So one of the things that gets neglected a lot when it comes to RA is how those around the person afflicted handle things. It often skips the minds of those afflicted even, as we tend to get wrapped up in our own little worlds.
A new study shows that partners of those afflicted by RA show that they are as emotionally distraught as the sickly person:
I will be the first person to admit that I don’t think about the impact that my condition has on anyone around me. A lot of the time, I’m trying hard not to show that I’m hurting, but that generally is because I don’t want someone worrying about something that can’t be fixed. I have come to terms with the fact that my life will always involve the dreaded Arthur, my nickname for my RA.

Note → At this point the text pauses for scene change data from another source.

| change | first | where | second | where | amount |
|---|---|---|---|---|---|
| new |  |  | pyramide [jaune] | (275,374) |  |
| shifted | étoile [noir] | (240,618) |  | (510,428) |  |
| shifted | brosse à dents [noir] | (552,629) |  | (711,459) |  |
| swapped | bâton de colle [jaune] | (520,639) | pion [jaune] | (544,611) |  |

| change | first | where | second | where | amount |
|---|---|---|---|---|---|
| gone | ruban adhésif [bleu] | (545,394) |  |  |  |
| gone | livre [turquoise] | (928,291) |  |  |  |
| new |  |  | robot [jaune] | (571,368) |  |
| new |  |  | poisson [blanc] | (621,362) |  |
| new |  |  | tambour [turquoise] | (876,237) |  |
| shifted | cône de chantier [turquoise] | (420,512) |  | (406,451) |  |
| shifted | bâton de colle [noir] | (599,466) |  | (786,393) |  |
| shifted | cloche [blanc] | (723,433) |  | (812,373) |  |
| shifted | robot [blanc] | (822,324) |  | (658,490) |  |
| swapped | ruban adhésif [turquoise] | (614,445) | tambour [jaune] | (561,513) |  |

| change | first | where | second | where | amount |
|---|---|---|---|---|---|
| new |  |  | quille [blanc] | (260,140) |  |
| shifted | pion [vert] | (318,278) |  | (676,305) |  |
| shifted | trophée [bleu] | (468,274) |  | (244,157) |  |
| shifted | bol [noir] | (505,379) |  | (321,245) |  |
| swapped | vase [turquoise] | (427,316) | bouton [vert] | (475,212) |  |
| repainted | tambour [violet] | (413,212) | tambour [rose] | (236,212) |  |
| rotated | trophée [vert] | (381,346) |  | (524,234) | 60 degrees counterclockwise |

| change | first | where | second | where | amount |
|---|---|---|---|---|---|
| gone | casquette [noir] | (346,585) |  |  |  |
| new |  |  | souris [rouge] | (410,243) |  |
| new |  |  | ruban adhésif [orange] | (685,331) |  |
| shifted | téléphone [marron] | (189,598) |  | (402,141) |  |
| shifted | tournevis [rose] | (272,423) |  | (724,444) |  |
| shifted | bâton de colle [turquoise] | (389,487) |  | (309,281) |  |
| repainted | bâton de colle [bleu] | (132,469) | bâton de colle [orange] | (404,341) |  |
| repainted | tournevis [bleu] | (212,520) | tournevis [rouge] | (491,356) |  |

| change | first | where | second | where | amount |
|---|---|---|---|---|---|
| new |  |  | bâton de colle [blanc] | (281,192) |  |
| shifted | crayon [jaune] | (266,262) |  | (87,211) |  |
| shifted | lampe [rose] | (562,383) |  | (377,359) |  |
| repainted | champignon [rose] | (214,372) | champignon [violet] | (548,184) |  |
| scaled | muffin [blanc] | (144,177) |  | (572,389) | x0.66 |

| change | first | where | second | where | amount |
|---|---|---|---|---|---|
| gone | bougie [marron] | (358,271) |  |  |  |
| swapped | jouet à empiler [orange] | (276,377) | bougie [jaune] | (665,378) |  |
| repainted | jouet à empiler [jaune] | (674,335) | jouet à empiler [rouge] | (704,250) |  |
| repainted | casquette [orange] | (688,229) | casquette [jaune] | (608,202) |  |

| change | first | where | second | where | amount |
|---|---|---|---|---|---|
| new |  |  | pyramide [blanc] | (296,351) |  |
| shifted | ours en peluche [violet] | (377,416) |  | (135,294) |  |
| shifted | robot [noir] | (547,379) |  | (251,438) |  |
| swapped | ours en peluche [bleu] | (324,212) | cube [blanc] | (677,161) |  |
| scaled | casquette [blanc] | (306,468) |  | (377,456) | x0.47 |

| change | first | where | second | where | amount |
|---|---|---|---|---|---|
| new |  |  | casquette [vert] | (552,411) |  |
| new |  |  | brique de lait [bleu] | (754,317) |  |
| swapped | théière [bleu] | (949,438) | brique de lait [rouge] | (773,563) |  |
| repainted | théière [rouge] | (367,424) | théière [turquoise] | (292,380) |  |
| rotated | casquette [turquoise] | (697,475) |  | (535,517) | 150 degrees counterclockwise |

But I still never think about the emotional toll that my condition might take on the people around me. I feel bad about not being able to just go and do certain things. I’m pretty blessed to have the support system that I have, both from family and close friends.
As for my boyfriend, I usually tend to not tell him about things that are going on related to Arthur. It’s almost as if I’m cheating on my boyfriend with Arthur, or vice-versa. I try to not let them impact each other. But, like all cheaters, I end up alienating one or both of them.
Arthur seems determined to cause me as much pain as possible, though I’m determined not to let him win. It is really like being trapped in an abusive relationship, only I have no choice on whether or not I can leave. Theron, on the other hand, is getting frustrated at watching Arthur’s effects on me and not being able to do anything about it. And since I don’t talk to him about Arthur all that much, I’m sure that makes it all the more frustrating.
I’m planning on looking into medications more, beginning by compiling a list of medications I can actually take (because of allergies) and their side effects. I’m still very cautious about medications, because even taking OTC meds makes me feel sick to my stomach. I’d rather stick to more natural methods, but I know that won’t slow the progression of the disease at all.
I’m also pledging to take a large step out of my comfort zone. Both on here and more importantly in my private life, I’m going to be even more open about the problems I face with Arthur. I’m going to talk about my problems more in-depth, which won’t be pretty. If this all helps to make my life and the lives of those around me feel less like we’re involved in an Eminem/Rihanna song, then it’s worth everything to me.
In a slightly related note, I started running again the other day. I had a lot of pent-up energy and running was always my favorite exercise in high school. I worry a little bit about falling back into my old habits and not eating very much while exercising a lot. Since I started running again, my metabolism has gotten a huge boost and I’m actually eating more than normal. I plan on running every two or three days now, no matter what. It’s time to show this Arthur who the boss is.